▶ [WORK TO BE COMPLETED]: Copy without pictures. Please restate each line of the listing exactly.

▶ [DATA IN THIS EXERCISE]:
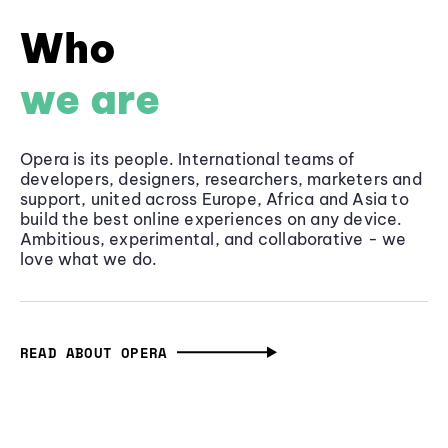
Who
we are
Opera is its people. International teams of
developers, designers, researchers, marketers and
support, united across Europe, Africa and Asia to
build the best online experiences on any device.
Ambitious, experimental, and collaborative - we
love what we do.
READ ABOUT OPERA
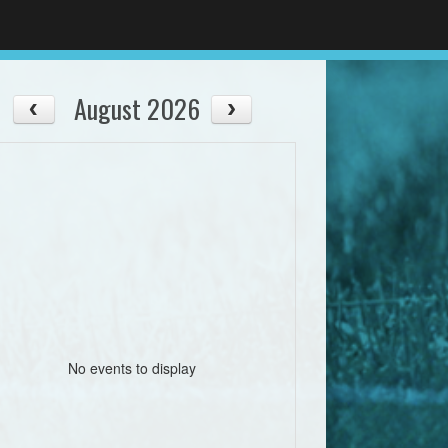
August 2026
No events to display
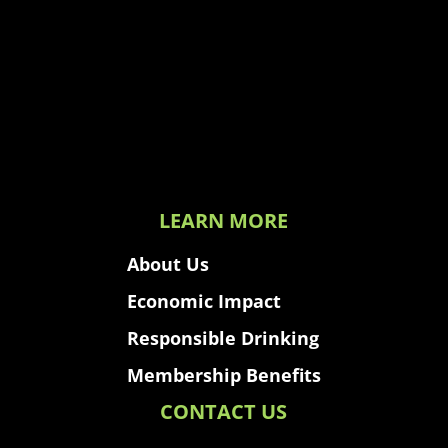
LEARN MORE
About Us
Economic Impact
Responsible Drinking
Membership Benefits
CONTACT US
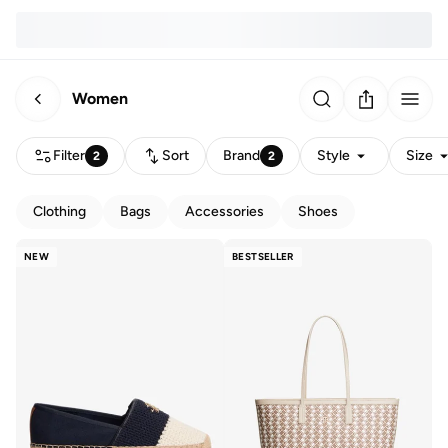
Women
Filter
Sort
Brand
Style
Size
2
2
Clothing
Bags
Accessories
Shoes
NEW
BESTSELLER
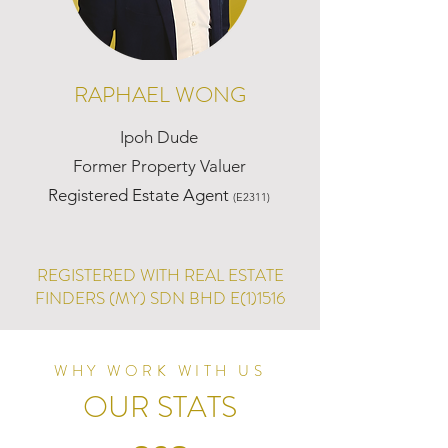
RAPHAEL WONG
Ipoh Dude
Former Property Valuer
Registered Estate Agent
(E2311)
REGISTERED WITH REAL ESTATE
FINDERS (MY) SDN BHD E(1)1516
WHY WORK WITH US
OUR STATS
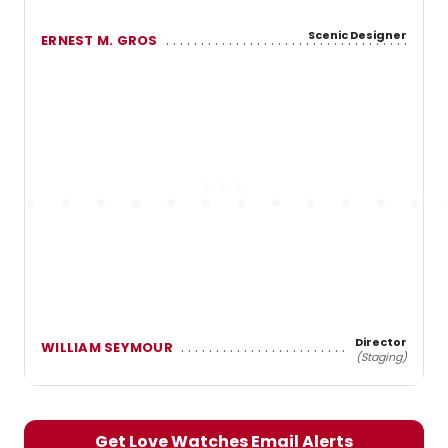
Scenic Designer
ERNEST M. GROS
Director
WILLIAM SEYMOUR
(Staging)
Get Love Watches Email Alerts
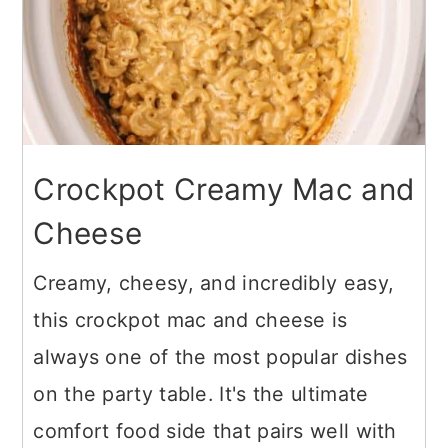
Crockpot Creamy Mac and
Cheese
Creamy, cheesy, and incredibly easy,
this crockpot mac and cheese is
always one of the most popular dishes
on the party table. It's the ultimate
comfort food side that pairs well with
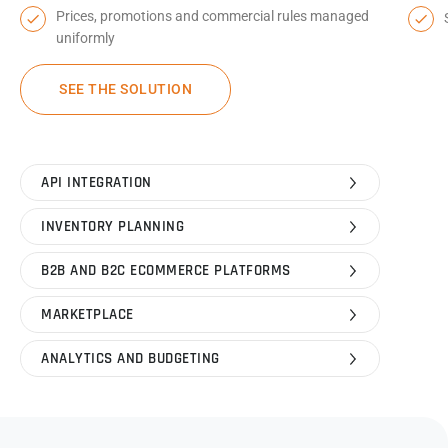
Prices, promotions and commercial rules managed
uniformly
SEE THE SOLUTION
API INTEGRATION
INVENTORY PLANNING
B2B AND B2C ECOMMERCE PLATFORMS
MARKETPLACE
ANALYTICS AND BUDGETING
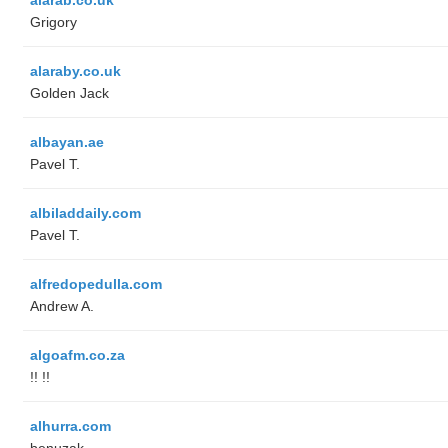
Grigory
alaraby.co.uk
Golden Jack
albayan.ae
Pavel T.
albiladdaily.com
Pavel T.
alfredopedulla.com
Andrew A.
algoafm.co.za
!! !!
alhurra.com
benuzak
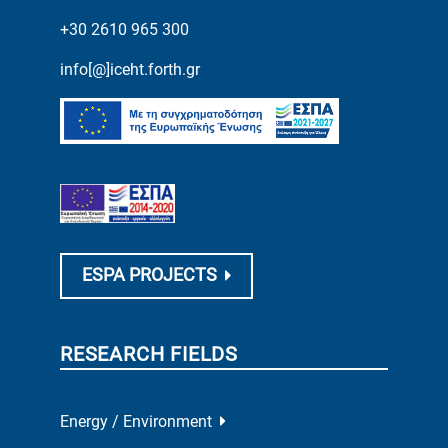
+30 2610 965 300
info[@]iceht.forth.gr
ESPA PROJECTS
RESEARCH FIELDS
Energy / Environment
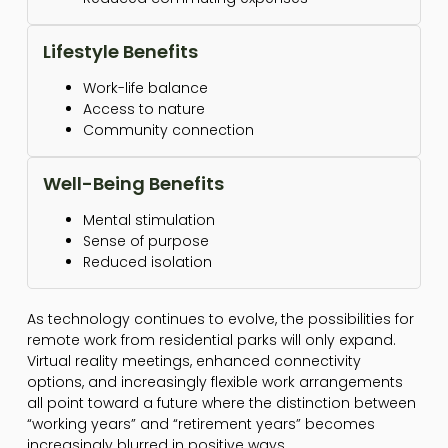
Lifestyle Benefits
Work-life balance
Access to nature
Community connection
Well-Being Benefits
Mental stimulation
Sense of purpose
Reduced isolation
As technology continues to evolve, the possibilities for
remote work from residential parks will only expand.
Virtual reality meetings, enhanced connectivity
options, and increasingly flexible work arrangements
all point toward a future where the distinction between
“working years” and “retirement years” becomes
increasingly blurred in positive ways.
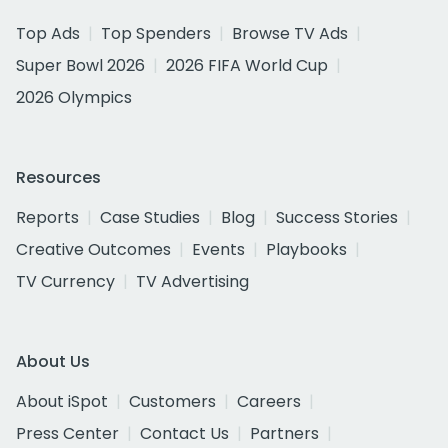
Top Ads
Top Spenders
Browse TV Ads
Super Bowl 2026
2026 FIFA World Cup
2026 Olympics
Resources
Reports
Case Studies
Blog
Success Stories
Creative Outcomes
Events
Playbooks
TV Currency
TV Advertising
About Us
About iSpot
Customers
Careers
Press Center
Contact Us
Partners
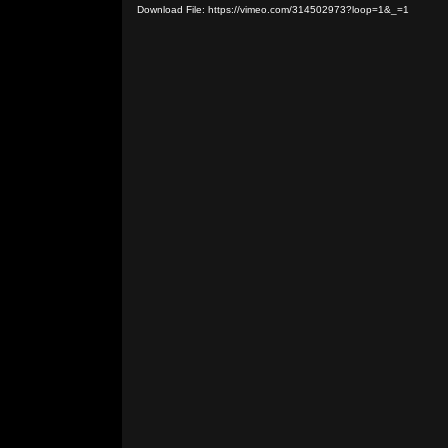
Download File: https://vimeo.com/314502973?loop=1&_=1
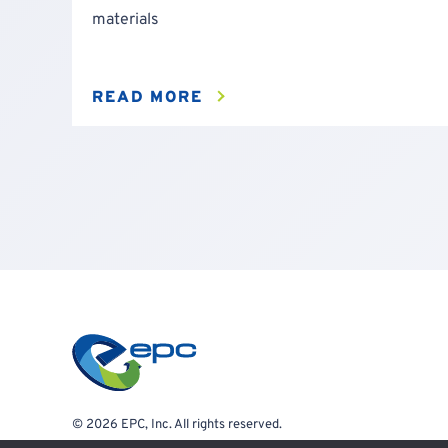
materials
READ MORE
© 2026 EPC, Inc. All rights reserved.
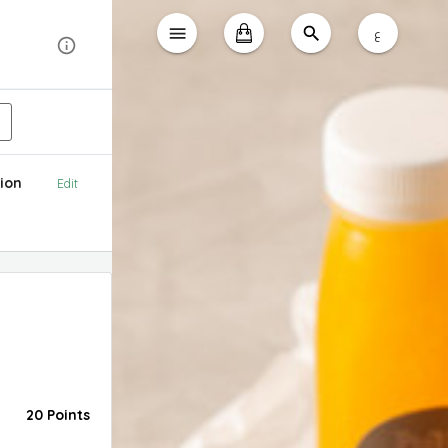
ع
ion
Edit
20 Points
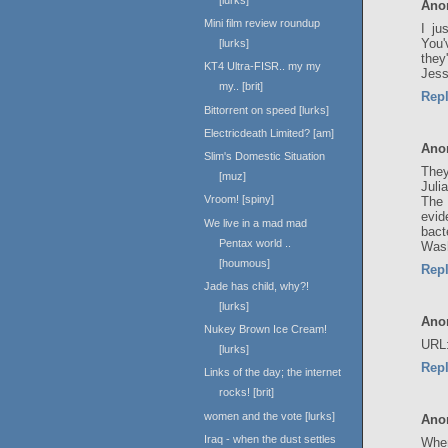
Ano
Mini film review roundup
I ju
You'
[lurks]
they
KT4 Ultra-FISR.. my my
Jess
my.. [brit]
Rep
Bittorrent on speed [lurks]
Electricdeath Limited? [am]
Ano
Slim's Domestic Situation
They
[muz]
Juli
Vroom! [spiny]
The 
evid
We live in a mad mad
bact
Pentax world ..
Wash
[houmous]
Rep
Jade has child, why?!
[lurks]
Ano
Nukey Brown Ice Cream!
URL
[lurks]
Rep
Links of the day; the internet
rocks! [brit]
women and the vote [lurks]
Ano
Iraq - when the dust settles
When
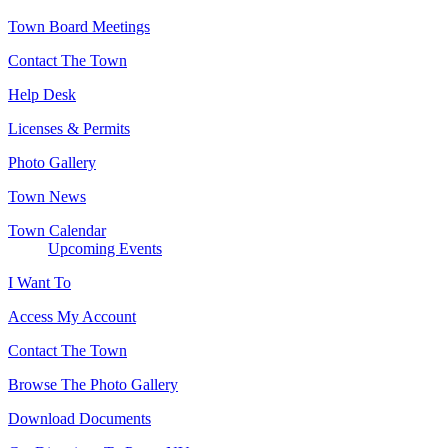
Town Board Meetings
Contact The Town
Help Desk
Licenses & Permits
Photo Gallery
Town News
Town Calendar
Upcoming Events
I Want To
Access My Account
Contact The Town
Browse The Photo Gallery
Download Documents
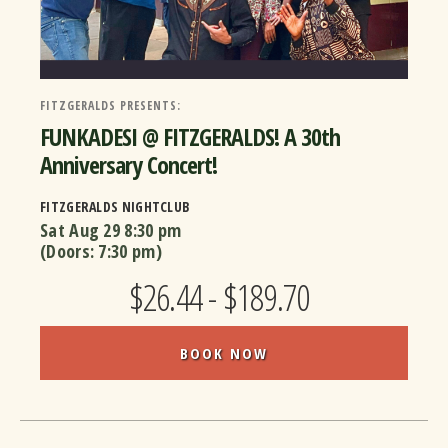
FITZGERALDS PRESENTS:
FUNKADESI @ FITZGERALDS! A 30th
Anniversary Concert!
FITZGERALDS NIGHTCLUB
Sat Aug 29
8:30 pm
(Doors:
7:30 pm
)
$26.44 - $189.70
BOOK NOW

▶ [RESULT BELOW]:
Who
we are
Opera is its people. International teams of
developers, designers, researchers, marketers and
support, united across Europe, Africa and Asia to
build the best online experiences on any device.
Ambitious, experimental, and collaborative - we
love what we do.
READ ABOUT OPERA
August 2026
No events to display
LEARN MORE
About Us
Economic Impact
Responsible Drinking
Membership Benefits
CONTACT US
Women
Filter
Sort
Brand
Style
Size
2
2
Clothing
Bags
Accessories
Shoes
NEW
BESTSELLER
RAPHAEL WONG
Ipoh Dude
Former Property Valuer
Registered Estate Agent
(E2311)
REGISTERED WITH REAL ESTATE
FINDERS (MY) SDN BHD E(1)1516
WHY WORK WITH US
OUR STATS
Scenic Designer
ERNEST M. GROS
Director
WILLIAM SEYMOUR
(Staging)
Get Love Watches Email Alerts
Crockpot Creamy Mac and
Cheese
Creamy, cheesy, and incredibly easy,
this crockpot mac and cheese is
always one of the most popular dishes
on the party table. It's the ultimate
comfort food side that pairs well with
Prices, promotions and commercial rules managed
uniformly
SEE THE SOLUTION
API INTEGRATION
INVENTORY PLANNING
B2B AND B2C ECOMMERCE PLATFORMS
MARKETPLACE
ANALYTICS AND BUDGETING
Grigory
alaraby.co.uk
Golden Jack
albayan.ae
Pavel T.
albiladdaily.com
Pavel T.
alfredopedulla.com
Andrew A.
algoafm.co.za
!! !!
alhurra.com
benuzak
+30 2610 965 300
info[@]iceht.forth.gr
ESPA PROJECTS
RESEARCH FIELDS
Energy / Environment
Lifestyle Benefits
Work-life balance
Access to nature
Community connection
Well-Being Benefits
Mental stimulation
Sense of purpose
Reduced isolation
As technology continues to evolve, the possibilities for
remote work from residential parks will only expand.
Virtual reality meetings, enhanced connectivity
options, and increasingly flexible work arrangements
all point toward a future where the distinction between
“working years” and “retirement years” becomes
increasingly blurred in positive ways.
Top Ads
Top Spenders
Browse TV Ads
Super Bowl 2026
2026 FIFA World Cup
2026 Olympics
Resources
Reports
Case Studies
Blog
Success Stories
Creative Outcomes
Events
Playbooks
TV Currency
TV Advertising
About Us
About iSpot
Customers
Careers
Press Center
Contact Us
Partners
Download File: https://vimeo.com/314502973?loop=1&_=1
materials
READ MORE
© 2026 EPC, Inc. All rights reserved.
ع
ion
Edit
20 Points
Ano
Mini film review roundup
I ju
You'
[lurks]
they
KT4 Ultra-FISR.. my my
Jess
my.. [brit]
Rep
Bittorrent on speed [lurks]
Electricdeath Limited? [am]
Ano
Slim's Domestic Situation
They
[muz]
Juli
Vroom! [spiny]
The 
evid
We live in a mad mad
bact
Pentax world ..
Wash
[houmous]
Rep
Jade has child, why?!
[lurks]
Ano
Nukey Brown Ice Cream!
URL
[lurks]
Rep
Links of the day; the internet
rocks! [brit]
women and the vote [lurks]
Ano
Iraq - when the dust settles
When
Town Board Meetings
Contact The Town
Help Desk
Licenses & Permits
Photo Gallery
Town News
Town Calendar
Upcoming Events
I Want To
Access My Account
Contact The Town
Browse The Photo Gallery
Download Documents
FITZGERALDS PRESENTS:
FUNKADESI @ FITZGERALDS! A 30th
Anniversary Concert!
FITZGERALDS NIGHTCLUB
Sat Aug 29
8:30 pm
(Doors:
7:30 pm
)
$26.44 - $189.70
BOOK NOW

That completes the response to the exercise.